Comparing the experiences of men and women while home working, men say more frequently that they felt freer (60.5% versus 55.8%), while women more often claim the working days as more boring (56.5% versus 51.4%). Among those living on their own, more people have missed their colleagues company – 68.2%, compared to 50%, in particular, for single parents with offspring – and those who have found working days more boring – 64.8%, compared to 47.2% of couples with children, 53.6% of single-parent families and 55.2% of childless couples.

Home working? Yes, especially if “IT tools equipped”

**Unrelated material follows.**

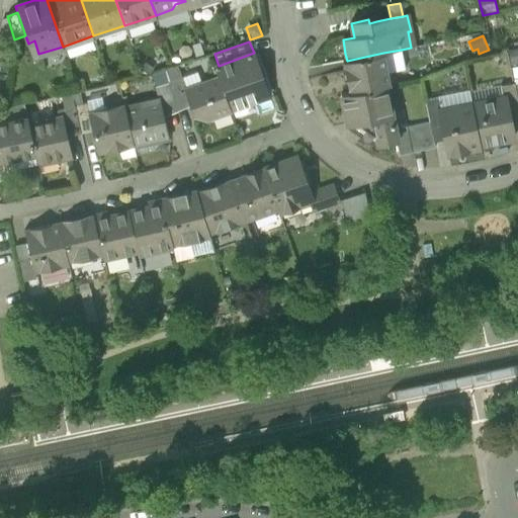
[(199,44),(192,46),(196,57),(202,55),(199,44)]
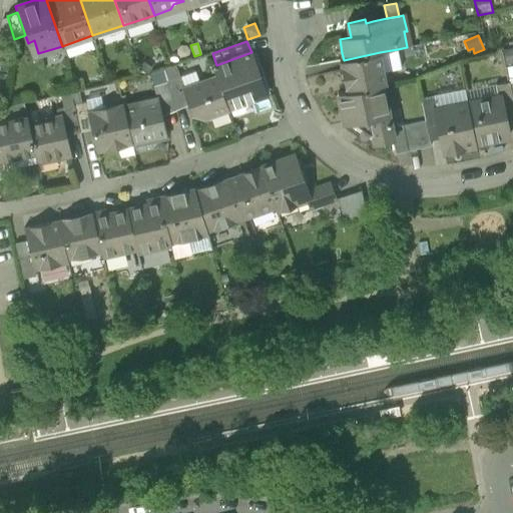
[(380,52),(384,72),(402,69),(398,49),(380,52)]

Regarding the IT tools provision, which is now indispensable for most of the jobs, the majority of the sample (52.3%) reports that they used their own (pc, smartphone, internet connection), 39.8% were provided by their employer, while 7.9% were partially provided/reimbursed by the company.

From this point of view, the results show considerable differences across Italian territory. In the “Mezzogiorno” (Southern Italy), the vast majority of remote workers used their own IT tools: 68.8% in the South and 64.4% in the Islands. The rate remains the highest in the North-West (54.5%), while it goes down to 41.2% in the Centre and 34.1% in the North-East. In the North-East and the Centre, the computer equipment is in most cases provided by the employer – in 56.1% and 52.9% respectively, compared with 24.8% in the South and 20.3% in the Islands (where 15.3% being reimbursed, even partially, from the employer). The type of employment relationship is also affecting the way of working while remote working. 78.1% of professionals with VAT have their own IT tools, as well as the majority of atypical workers (58.2%) and fixed-term employees (52.2%). Among permanent workers, cases in which IT tools are provided by the company prevail: in 45.1% of cases it provides the tools directly, in 9.8% it provides a reimbursement, even if partially.